Bir de şöyle düşün bakalım sevgili dostum; acıdan ve kederden kaçıp mutluluğun ve refahın peşinden koşmak yegane insani hedef olamaz mı?
Bazı insanlar var ki sevgili dostum; dostlarının acılarına, onlarla bir olup ağlayıp sızlamakla değil, yardım ve bakım ile katılır ve  ortak olur. Bazısı da ağlayıp sızlayarak...
Herkesin bir isteği ve hedefinin olduğunu bilmemek safdillik ibaret! Her istek karşısında, insan kendisine şunu sorabiliyor mu, soramıyor mu?
Bu istek elde edilirse ne olur; elde edilmezse ne olur?

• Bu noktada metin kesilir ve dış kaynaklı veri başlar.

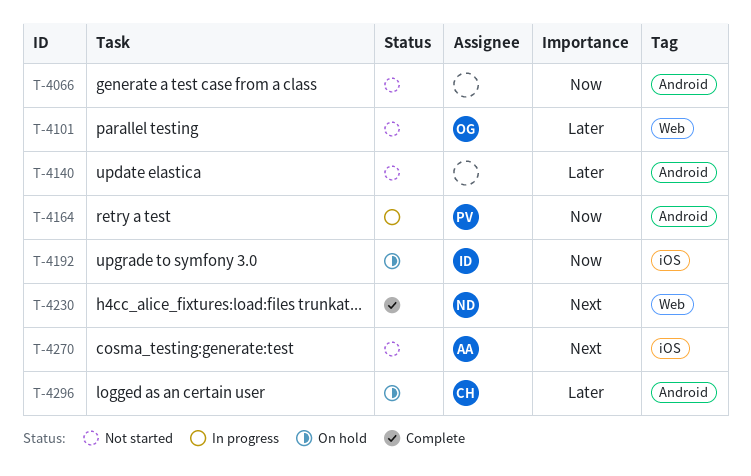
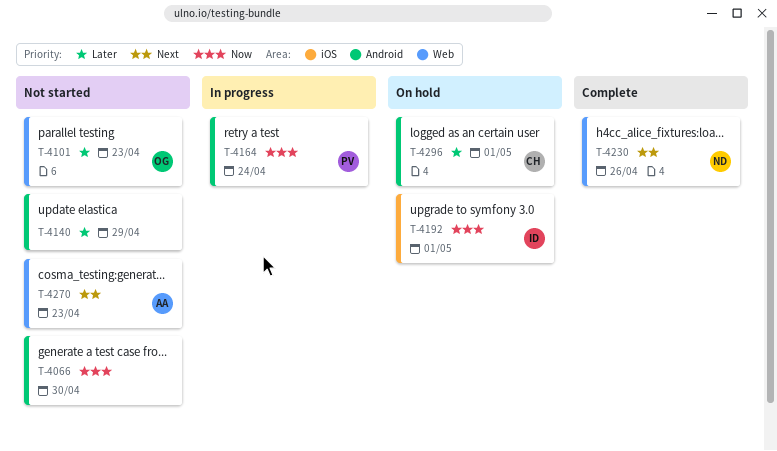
T-4270, label: iOS -> Web

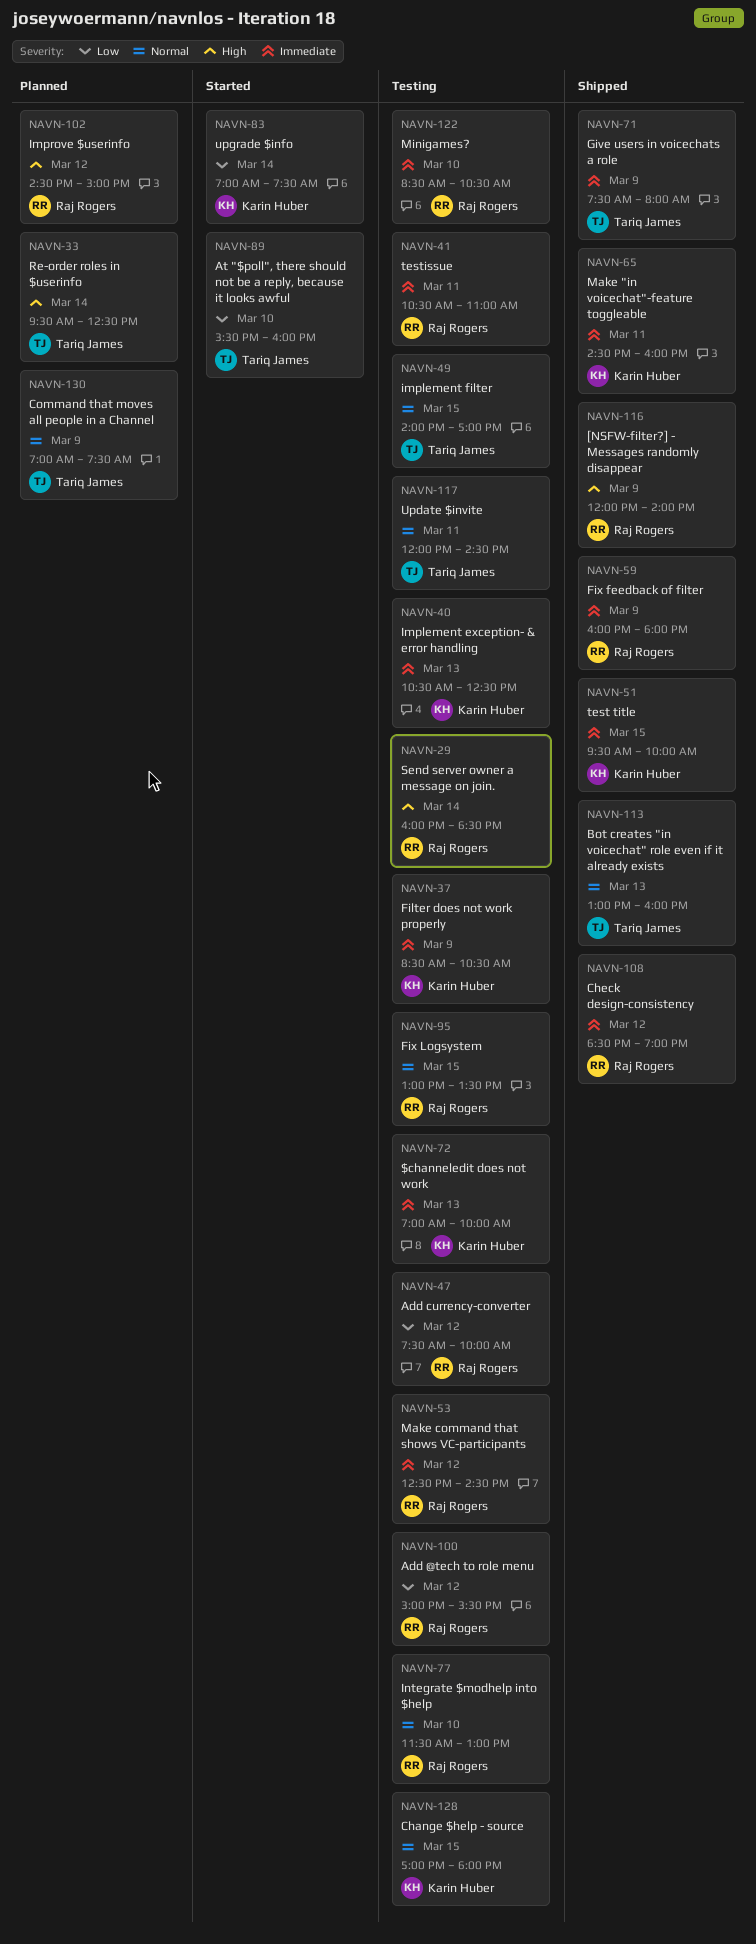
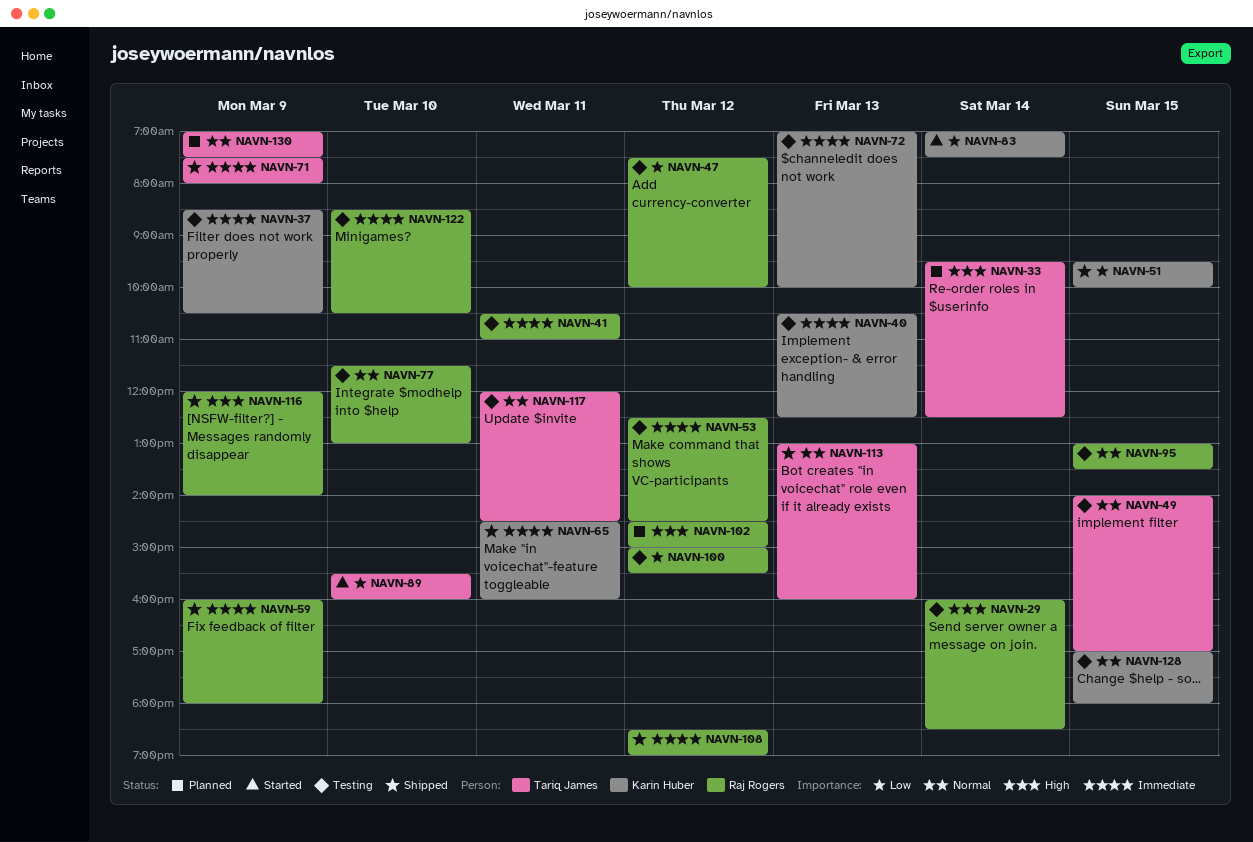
NAVN-51, priority: Immediate -> Low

Sonuç olarak cevabı ne olursa olsun, kaybetmek, kimsenin aklından geçmediği kesin...

Ya kaybedersen? Kıyamet mi kopacak, dünya mı duracak, ya da güneş doğmayacak veya hiç batmayacak mı?
Velhasılı kelam sevgili dostum; bazen şaka gibi, bazen ciddi ciddi dertlendiğimiz bu kısacık yaşam, eninde sonunda tamamlanacak; ancak, ölümden korkmak anlamsızdır, çünkü yaşadığımız sürece ölüm yoktur; ölüm geldiğinde ise biz artık yokuz...
Akıllı, dürüst ve insaflı olmadan mutlu yaşanamayacağı gibi, mutlu olmadan da akıllı, dürüst ve insaflı olunamıyor.

Malesef hayat, içinde  gerçekleri  barındıran, hayalleri ise bir başka dünyaya ve yaşama bırakan an ya da zamandan ibaret!